● 10

2.1K 154 14
                                    

Angin malam begitu dingin, menusuk kulit perempuan yang kini tengah duduk menunggu angkot. Latihan balet membuatnya lelah tidak karuan, walaupun sudah lancar, namun tetap saja ia kelelahan. Apalagi ketika harus berhadapan dengan pelatih yang mencerca Rara.

Berkali-kali Rara menoleh ke arah jam tangannya, kemudian memutar pandangannya ke kanan dan ke kiri. Suasana Jakarta malam ini sangat sepi, biasanya ia masih melihat penjual bakso keliling, namun kali ini tidak.

Bibir Rara sudah mengering, seragam sekolah nya lusuh sengaja ia kenakan kembali karena tidak membawa baju ganti. Biasanya Bunda sudah bertanya kondisi nya, atau Ayah nya yang marah-marah akibat telat pulang, atau bahkan Steeve yang berinisiatif menjemputnya.

Memiliki orang tua yang terbilang strict parents membuat Rara lelah hati dan harus siap mental. Apalagi ketika Papa dan juga Bunda nya yang kembali ke Indonesia. Siap-siap ia harus menahan amarah kedua orang tua nya.

Tidak ada cara lain, Rara mengemasi barangnya dan kemudian berjalan menyusuri jalanan. Ia berharap masih menemukan angkot. Sejauh 1 Kilometer jaraknya ia berhasil berjalan. Kini ia berhenti di tepi jalanan tepat di depan IndoApril.

Rara mulai menyerah, dirinya tidak sanggup jika harus melanjutkan langkah kaki. Ingin sekali rasanya ia membeli minuman, namun uang nya sama sekali tidak cukup. Rara sudah menghabiskan seluruh uang nya ketika membeli soto di kantin kang Ujang. Rara meringis perih, mengingat makanan dan minuman membuat perutnya berbunyi.

"Mba ga mau masuk? Soalnya bakalan tutup."

"Eh, maaf mas. Saya cuman numpang duduk." Rara mengusap kening merasa malu.

"Hati-hati loh mba, ini udah malem. Biasanya banyak copet yang main judi disini."

Laki-laki muda berseragam Indo April itu tersenyum kecut, kemudian kembali mengerjakan tugasnya.

Rara juga sudah berusaha menelpon orang rumah, tetapi tidak ada yang menjawab.

"Sial banget gue." ucap Rara menahan perih di perutnya.

"Ra,"

Suara bass yang sangat berat, begitu familiar di pendengaran Rara. Rara mencoba tenang ketika tangan besar Sheldon mulai menelusup dan menggenggam tangannya secara hangat. Dirinya hendak berteriak histeris kegirangan sejak tadi, namun entah mengapa semburat wajah Sheldon berubah ketika Rara memamerkan senyuman terbaiknya.

"Sheldon," cicitnya melihat Sheldon yang begitu dekat.
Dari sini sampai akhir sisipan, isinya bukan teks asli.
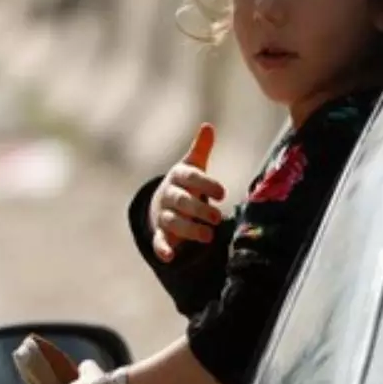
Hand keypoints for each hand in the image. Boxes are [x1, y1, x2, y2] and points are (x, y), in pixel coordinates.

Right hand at [149, 123, 225, 261]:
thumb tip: (208, 126)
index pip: (191, 178)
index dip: (206, 184)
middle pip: (181, 202)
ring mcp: (163, 214)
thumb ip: (201, 148)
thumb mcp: (192, 165)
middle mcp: (169, 195)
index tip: (223, 192)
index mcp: (178, 176)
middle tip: (218, 217)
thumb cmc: (185, 182)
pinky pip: (159, 240)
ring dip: (189, 230)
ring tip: (209, 236)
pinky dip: (162, 249)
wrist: (162, 201)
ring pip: (173, 222)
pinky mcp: (161, 232)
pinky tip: (170, 257)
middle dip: (198, 209)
"Kok bisa ada disini Shel?" Protes Rara dan Sheldon masih asik menuntun Rara menuju jalan yang sudah ia lalui.

"Lo bukan begal yang nyamar kan?" ujarnya memberontak sepanjang jalan.

"Lo Shelson kan?" Rara juga masih terheran dengan keberadaan Sheldon saat ini, setahunya Sheldon sudah pulang dan dengan keji nya meninggalkan dirinya hingga sempat terjatuh.

"Lo mau balik kan?"

perempuan itu mendongak, masih sibuk memandang cowok tinggi di depannya.

"Iya mau banget, udah laper juga."

"Yaudah masuk."

Pandangan Rara beralih memandang wajah murung yang sempat ia lihat tadi. Sheldon masih menatap Rara dengan dalam. Rara memutarkan pandangannya, ia melihat seisi mobil yang tidak biasa dibawa ke sekolah. Berwarna hitam bermerk mewah.